Besides, China's rapid economic development has created a significant impact on the world political and economic landscapes. All this should make the EU realize that China's development is inseparable from the rest of the world and vice versa.
As a responsible country, China has served as an active force in maintaining world peace and promoting common development. China will unswervingly travel the road of peaceful development and pursue a mutually beneficial strategy with other countries to ensure lasting world peace and to build a harmonious international community so that all countries can enjoy prosperity.
There is no reason for the EU to see China's rapid economic development as a threat. Instead, it should see China's emergence as a rare opportunity to boost its own development.
Since China is still a developing country, its market mechanism has certain imperfections - in the field of intellectual property rights (IPR), for example. But it has taken effective measures to cleanse its market and make its enterprises more creditable and law-abiding. This has made domestic enterprises resist fake and substandard products and create a good market environment for IPR protection.
But instead of appreciating the tangible progress that China has made, the EU has criticized China's investment environment. In its latest (Sept 2) report on European companies' status in China, the EU Chamber of Commerce in China, which consists of China-based European enterprises, has called China a market with one of the harshest administrative regulations.
The report says that giving EU companies freer access to the market and creating a "fairer" environment for them will not only help China attract more European investments, but will also help it develop a more balanced economic development model. It adds that to let the EU play a bigger role in the process, China should treat European companies more fairly. In other words, the EU chamber wants China to continue treating European companies favorably.
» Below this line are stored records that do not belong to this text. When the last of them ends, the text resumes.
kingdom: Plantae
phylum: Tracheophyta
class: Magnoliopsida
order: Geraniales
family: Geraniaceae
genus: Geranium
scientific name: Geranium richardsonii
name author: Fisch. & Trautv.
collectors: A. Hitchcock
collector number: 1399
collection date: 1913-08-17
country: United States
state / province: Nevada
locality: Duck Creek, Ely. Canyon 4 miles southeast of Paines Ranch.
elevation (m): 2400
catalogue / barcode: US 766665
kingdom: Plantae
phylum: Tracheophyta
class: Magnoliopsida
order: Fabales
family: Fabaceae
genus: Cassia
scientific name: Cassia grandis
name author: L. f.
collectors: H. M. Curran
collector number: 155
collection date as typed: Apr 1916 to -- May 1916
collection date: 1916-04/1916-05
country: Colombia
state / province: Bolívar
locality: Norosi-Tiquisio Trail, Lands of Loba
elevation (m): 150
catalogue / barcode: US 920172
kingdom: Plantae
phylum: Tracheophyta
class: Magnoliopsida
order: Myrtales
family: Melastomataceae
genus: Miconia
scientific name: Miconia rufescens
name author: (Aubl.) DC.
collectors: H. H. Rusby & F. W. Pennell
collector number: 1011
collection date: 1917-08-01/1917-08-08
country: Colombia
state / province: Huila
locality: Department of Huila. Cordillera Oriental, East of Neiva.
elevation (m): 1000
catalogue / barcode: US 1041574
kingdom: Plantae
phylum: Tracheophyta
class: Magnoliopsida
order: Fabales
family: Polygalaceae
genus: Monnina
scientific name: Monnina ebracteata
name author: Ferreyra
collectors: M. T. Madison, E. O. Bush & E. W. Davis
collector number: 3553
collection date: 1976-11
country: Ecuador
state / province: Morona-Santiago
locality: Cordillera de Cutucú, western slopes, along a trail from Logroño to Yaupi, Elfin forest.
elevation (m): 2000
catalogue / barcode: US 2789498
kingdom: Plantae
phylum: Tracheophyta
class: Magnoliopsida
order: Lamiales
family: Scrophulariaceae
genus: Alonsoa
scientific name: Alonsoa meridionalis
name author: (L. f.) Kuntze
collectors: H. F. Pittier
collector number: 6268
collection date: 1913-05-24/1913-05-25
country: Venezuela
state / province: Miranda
Every country's economic development and market undergo constant changes, and China is no exception. In the early years of reform and opening-up, China did offer foreign investors "super-national treatment", mainly through tax exemptions. But that was because the country's political and economic systems then were somewhat unfavorable to foreign investment. But since 30 years of reform and opening-up have changed the conditions, China has decided to end the favorable policies from next month and create a level playing field for foreign and domestic companies.
China's economic development has entered a new stage. Its market institutions are well-developed now and foreign enterprises' operation costs have dropped substantially. And since Chinese companies have grown, too, foreign ventures are facing increasingly fierce competition in the domestic market.
The EU should not view the growing competition its companies face in China today as deterioration of the domestic investment environment. Rather than complaining about the Chinese government's decision, the EU should restructure its enterprises' investment and operations in China to cash in on the enormous economic opportunities that the country's fast development has to offer.
The author is deputy director of the Institute of European Studies, affiliated to the Chinese Academy of Social Sciences.